What was noticeable on television was the backgrounds behind the baskets, which were done in the color (yellow) of Indiana, the designated home team. That appeared as if it might be distracting.
"A few times, it was light in the background and it looked weird seeing it through the glass," Lillard said.
He said officials asked for his input about the setup.
"When they asked me about it, I mentioned it to them. Pretty sure it won't be that way going forward."
Zach Collins asked out of any discussion about the shooting background.
"I didn't shoot anything outside the paint in that game so maybe I will give you a better answer when I do get some looks," Collins said with a laugh.
Collins, like Lillard, pointed out the difference in an arena with no spectators.
"The whole atmosphere was kind of weird for sure," he said. "No fans. Even when they tried to put fans on the screen when Indiana scored, they would be throwing highlights up there and usually that's on a Jumbotron. So when you're running down the court, you don't see that.
"But now, you can be worried about your play and out of the corner of your eye you see something going on, on the screen. I don't know if they'll change that, I know they're using these games as a learning process but it was definitely a little funky."
Again, though, pros have the ability to tune out the static.
"You're worried about so much in the game, guys are so talented in the league, whether it's a scrimmage or not, you kind of get lost in the game," Collins said.
Coach Terry Stotts had the sideline view and liked what he saw.
"I was impressed with it," Stotts said. "I think everybody was adjusting to the lighting.
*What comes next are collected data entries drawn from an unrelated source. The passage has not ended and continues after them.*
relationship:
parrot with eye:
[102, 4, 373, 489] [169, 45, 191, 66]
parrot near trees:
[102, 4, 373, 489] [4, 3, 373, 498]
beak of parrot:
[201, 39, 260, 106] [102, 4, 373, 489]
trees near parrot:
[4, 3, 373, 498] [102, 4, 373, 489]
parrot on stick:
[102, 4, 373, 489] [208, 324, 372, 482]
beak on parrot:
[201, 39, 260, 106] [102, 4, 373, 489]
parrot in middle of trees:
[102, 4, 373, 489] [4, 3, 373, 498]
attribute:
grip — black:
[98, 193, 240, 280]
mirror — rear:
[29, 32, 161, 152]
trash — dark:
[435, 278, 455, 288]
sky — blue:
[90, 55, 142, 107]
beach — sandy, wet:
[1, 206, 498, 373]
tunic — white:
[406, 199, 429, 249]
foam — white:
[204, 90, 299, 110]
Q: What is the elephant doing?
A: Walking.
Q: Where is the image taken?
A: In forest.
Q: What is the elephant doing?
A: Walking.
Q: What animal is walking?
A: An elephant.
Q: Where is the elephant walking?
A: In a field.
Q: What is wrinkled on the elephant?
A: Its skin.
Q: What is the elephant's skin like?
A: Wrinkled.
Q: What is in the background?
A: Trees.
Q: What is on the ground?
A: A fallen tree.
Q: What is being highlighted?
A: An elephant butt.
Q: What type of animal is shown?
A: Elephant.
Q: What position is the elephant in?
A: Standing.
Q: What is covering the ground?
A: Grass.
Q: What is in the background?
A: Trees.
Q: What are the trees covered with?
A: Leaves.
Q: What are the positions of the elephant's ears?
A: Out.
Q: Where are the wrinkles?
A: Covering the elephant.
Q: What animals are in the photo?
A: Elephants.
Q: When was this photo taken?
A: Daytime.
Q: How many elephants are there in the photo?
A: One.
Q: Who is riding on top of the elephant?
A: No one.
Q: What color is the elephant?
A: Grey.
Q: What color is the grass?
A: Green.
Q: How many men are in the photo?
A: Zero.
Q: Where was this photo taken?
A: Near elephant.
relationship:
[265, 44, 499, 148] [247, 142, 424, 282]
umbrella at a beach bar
Just the actual light, before the game. I heard some players talk about that.
"All the ambience they had in, I think it's going to be different for regular-season games, once they start.
"But more than anything else, it's very unique. It just takes a little while to get used to, but I think the league has at least made it seem like an exciting environment, even though you're playing in an empty gym."
And even as a TV viewer, it's much the way the players see it after a while. You get into the game and the peripheral stuff is largely forgotten.